Currently, a national coordinated system to collect and analyze data on MS or Parkinson’s disease does not exist for the 1.4 million Americans that are affected by both of the diseases. The lack of core information and knowledge about MS and Parkinson’s disease inhibits progress in biomedical research, the development of new and better treatments, and the creation of programs to help people fighting these diseases to live an independent and productive life.
The Agency for Toxic Substances and Disease Registry established a series of small pilot studies beginning in FY 2006 to evaluate the various methodologies that would be needed to create an MS surveillance system at the national level and now there is a need for the system to be developed into a national surveillance system to include not only information on MS but also on Parkinson’s disease.
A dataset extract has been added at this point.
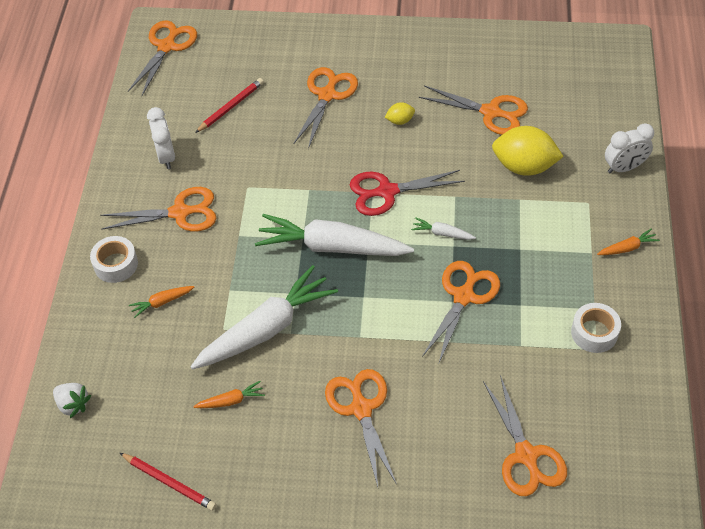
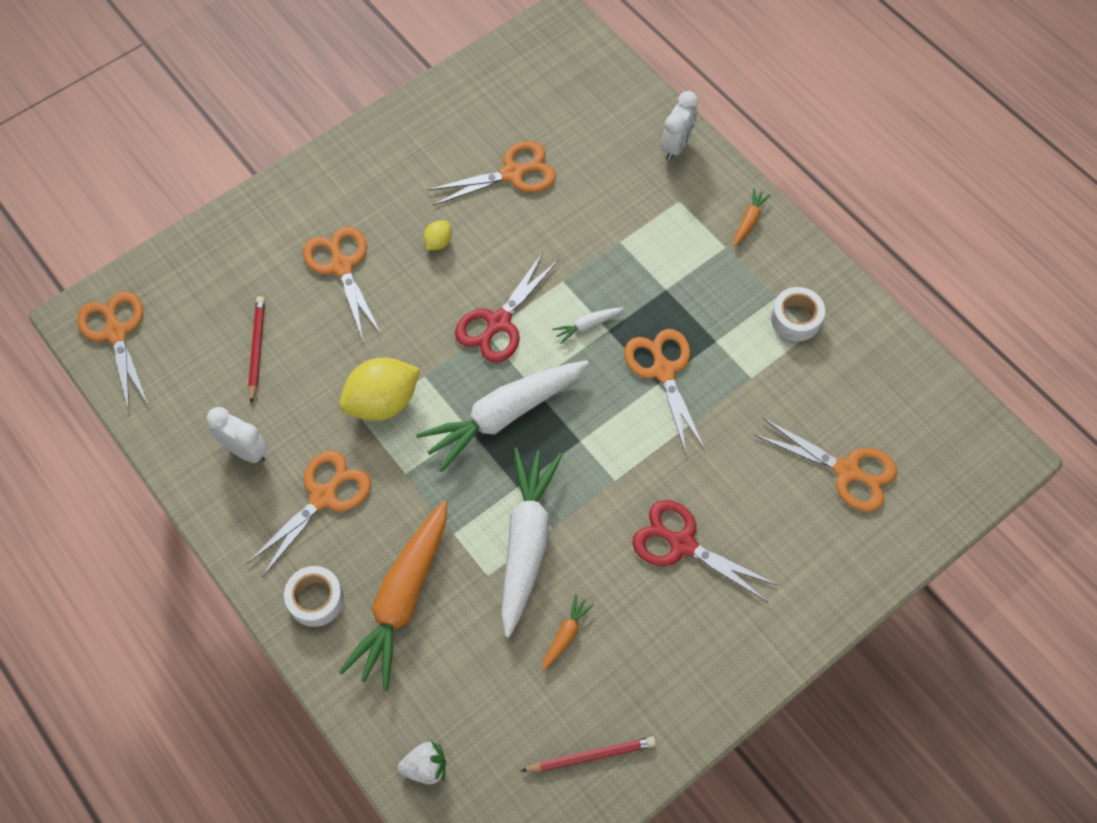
camera: 45 degrees left, 10 degrees up
orange carrot [129,286,194,318] -> orange carrot [339,501,447,691], size x2.41
orange scissors [325,369,397,487] -> red scissors [632,500,777,602]
yellow lemon [492,126,564,176] -> yellow lemon moved to [339,358,420,421]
The legislation recommends grants be awarded through the Director of the Agency for Toxic Substances and Disease Registry to use for the collection, analysis, and reporting of data. The bill would authorize $5,000,000 for each year 2010 through 2014. The legislation also recommends building and coordinating existing data with other public health systems.
The other systems that could be included in the project are the two MS surveillance pilot studies, the Department of Veterans Affairs Parkinson’s Disease and MS databases, current Parkinson’s disease registries in Nebraska and California, the MS registries in New York State, plus any other existing or relevant databases that collect or maintain information on neurological diseases and disorders.
The legislation calls for the establishment of an Advisory Committee on Neurological Disease Registries to include representatives from national voluntary health associations that focus on MS and Parkinson’s disease, NIH, Department of Veterans Affairs, Department of Defense, FDA, CDC, patients with the diseases, family members of the patients, clinicians, research scientists, epidemiologists, geneticists, statisticians, bioethicists, attorneys, and other interested individuals, and experts in the field.
The goal for the Advisory committee would be to not only develop and maintain the surveillance system, but also to use and coordinate existing databases, discuss the type of information to be collected and how it will be collected, the availability of the data, and how the application of the registry methodologies can be used to benefit other neurological diseases and disorders.
On the House side, Representatives Artur Davis, Steve Israel, and Mary Jo Kilroy on June 15th introduced the “Medicare Quality Cancer Care Demonstration Project Act of 2009.” The act would establish a cancer care demonstration to establish quality metrics and align Medicare payment incentives in the areas of treatment planning and end-of-life care for Medicare beneficiaries.
Although two of the critical components of cancer care are treatment planning and end-of-life care, none of the 153 quality measures in the CMS 2009 Physician Quality Reporting Initiative address overall treatment planning or end-of-life care for cancer patients. The medical literature suggests that adherence to quality metrics and evidence-based guidelines helps to lower costs.
The demonstration project would establish quality metrics and align Medicare payment incentives with $300,000,000 to be available each year to use for payments for documented cancer treatments. The demonstration project would also explore the potential to report quality data through registries or other electronic means that also could be used for treatment planning and end-of-life care.